The weather disruptions continued as storms delayed our late January and late February Winter Lecture Series events featuring presentations about Kansas bird populations and distributions and the story of a beloved local bread-baking entrepreneur. Thankfully, the first two of these three scheduled winter lectures were able to be rescheduled and delivered, but the third was altogether canceled due to the pandemic.
We will all have lifetime memories of events or trips or gatherings that we remember as the last that happened for us before the COVID-19 shutdown of 2020. Mine was a March 9th Dyck Arboretum board meeting where we surmised that coming events “might be a bit disrupted”. *Insert ominous music*
As we know, COVID-19 shut down our social lives that second week in March and initiated a series of cancellations for Dyck Arboretum. My first step of adaptation was to figure out how to deliver a virtual presentation, as I clumsily did for a dozen folks interested in developing rain gardens.
One of the events critical to our mission and budget is our spring plant sale, and the 2020 sale was racing toward us in a calendar clouded with uncertainty. We determined that we simply had to figure out a way to deliver plants safely.
So, we put on our Arboretum big girl and big boy pants, got creative and figured out how to solve some problems. We virtually networked like crazy, bolstered our website for virtual orders, and planned for contactless curbside pickup. We learned a lot in the process and our native plant gardening members came through for us in a big way with their orders.
We knew that plants would not stop growing for a virus and tried to figure out how to commence with grounds maintenance activities safely without our regular cadre of retired volunteers. Local college students cooped up at home while doing remote learning heartily answered the call to help us with various grounds maintenance activities.

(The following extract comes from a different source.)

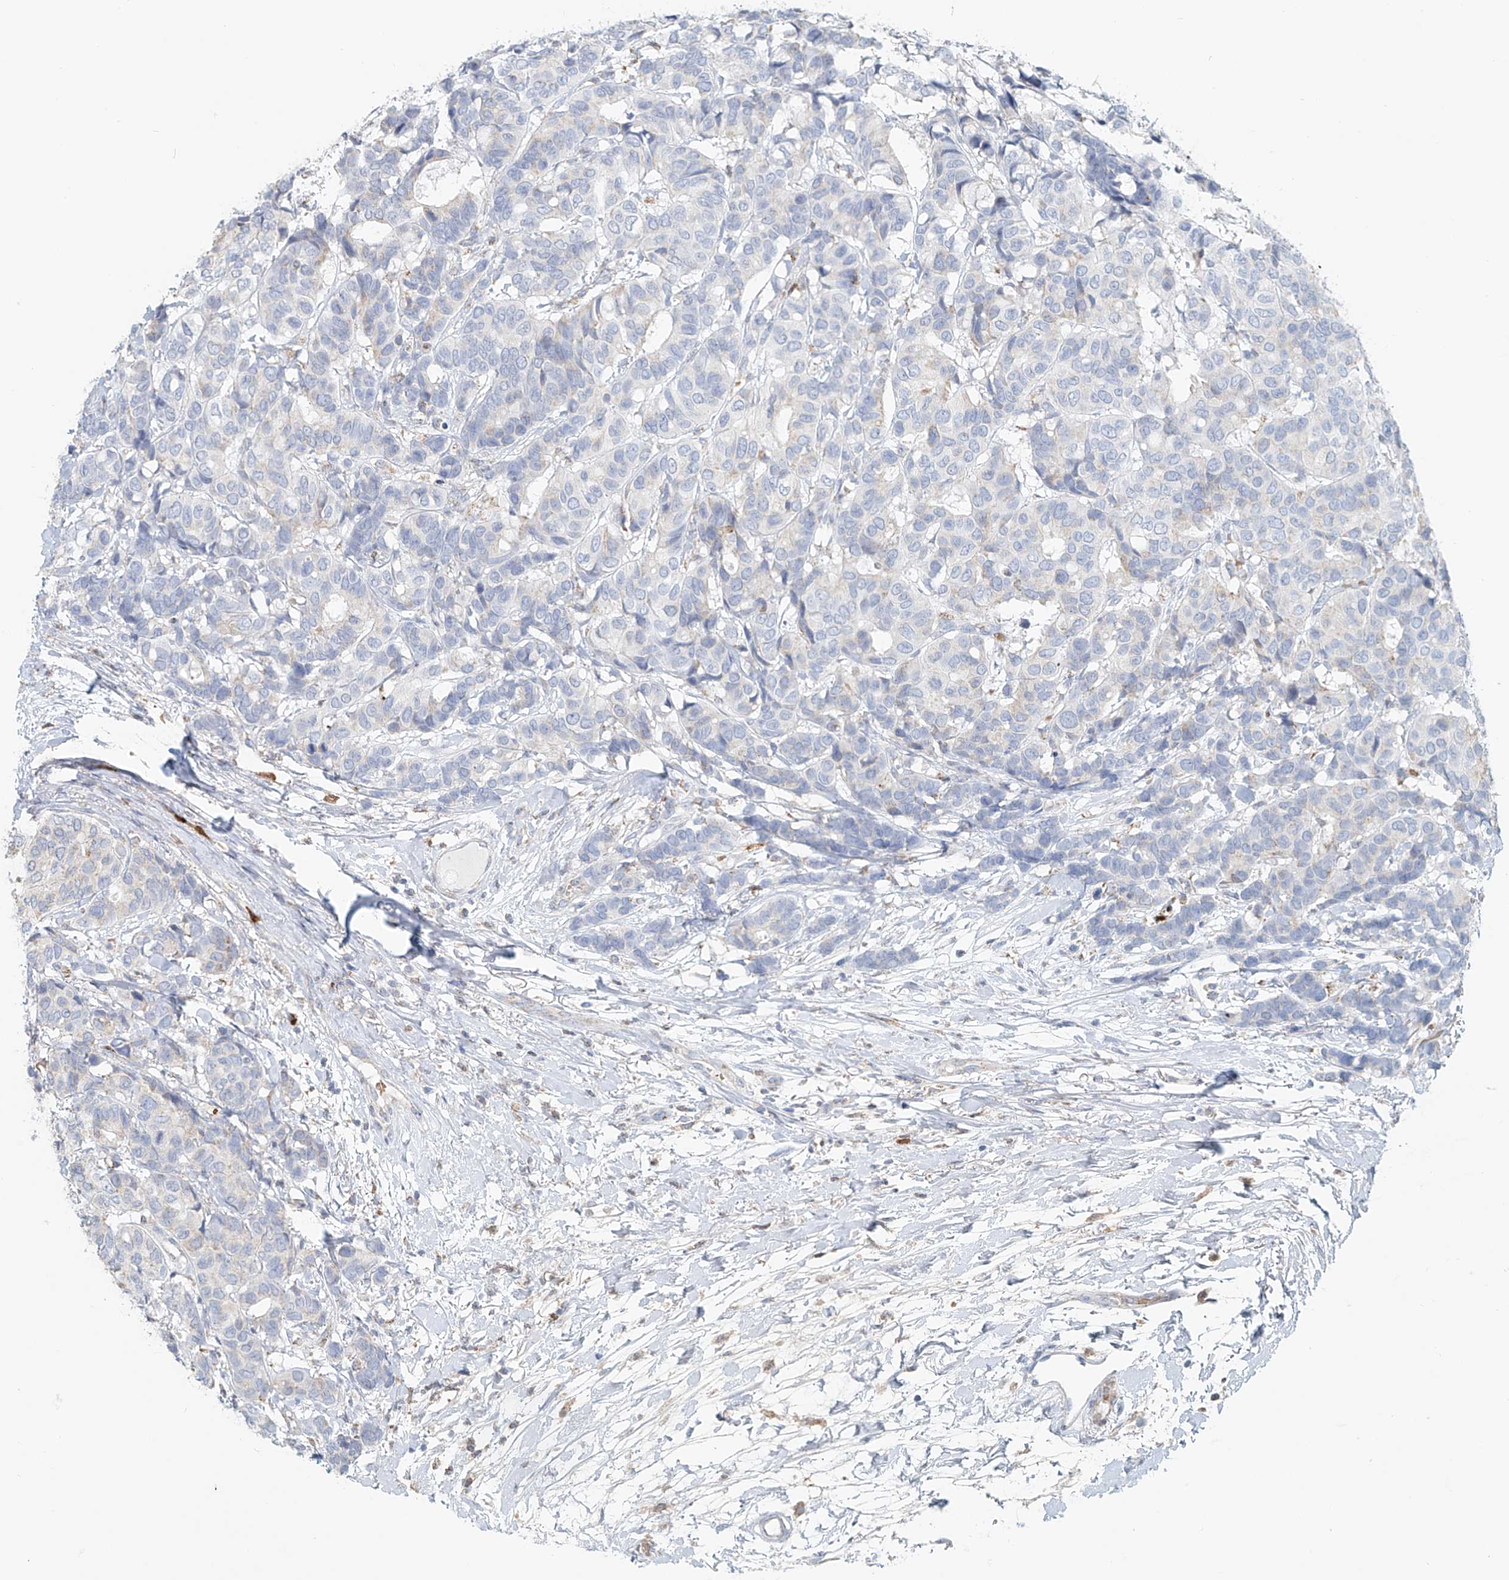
{"staining": {"intensity": "negative", "quantity": "none", "location": "none"}, "tissue": "breast cancer", "cell_type": "Tumor cells", "image_type": "cancer", "snomed": [{"axis": "morphology", "description": "Duct carcinoma"}, {"axis": "topography", "description": "Breast"}], "caption": "High magnification brightfield microscopy of breast intraductal carcinoma stained with DAB (3,3'-diaminobenzidine) (brown) and counterstained with hematoxylin (blue): tumor cells show no significant staining. The staining is performed using DAB (3,3'-diaminobenzidine) brown chromogen with nuclei counter-stained in using hematoxylin.", "gene": "PTPRA", "patient": {"sex": "female", "age": 87}}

As we learned early on what activities were deemed to be COVID-safe, being outdoors and getting exercise was more important than ever for maintaining mental and physical well-being. Walkers on our Arboretum path were more abundant this spring/summer/fall than we can ever remember. With folks doing more gardening at home, an interest in native landscaping seemed to reach new heights.
By late summer, we became a little more savvy with remote delivery of educational materials and we delivered our first ever virtual Native Plant School. We were blown away by the interest in these classes as our members and the general public signed up and participated at three to four times the normal rate we had seen in past years.
Outdoor events such as walking meetings around our 1/2-mile path or weddings and theater events in our outdoor amphitheater became much more the norm.
The monarch migration was more memorable at Dyck Arboretum than I can ever remember in September of 2020. Not only did the butterflies stop for a few-day layover in a phenomenal way, but an avian predator enjoyed their presence as well. HERE is a more detailed telling of that story.
The end of the calendar year at Dyck Arboretum has long been marked by the holiday-themed winter Luminary Walk during Thanksgiving weekend and the first weekend in December.
We knew that the usual groups of indoor gatherings in our buildings around hot drinks and cookies and close huddling around the bonfire would not happen this year. But with strict adherence to COVID safety protocols and some creativity and dedicated volunteerism from members, board members, and Hesston College musicians, we were able to say the “show must go on”. You all responded admirably and supported us heartily.
2020 was a trying year for all of us. But it also taught us something about ourselves, about resiliency, and finding something positive through adversity. You, our dedicated members and volunteers, were so critical to helping us find this positivity in what could have been a destructive year. For this, we are so very grateful.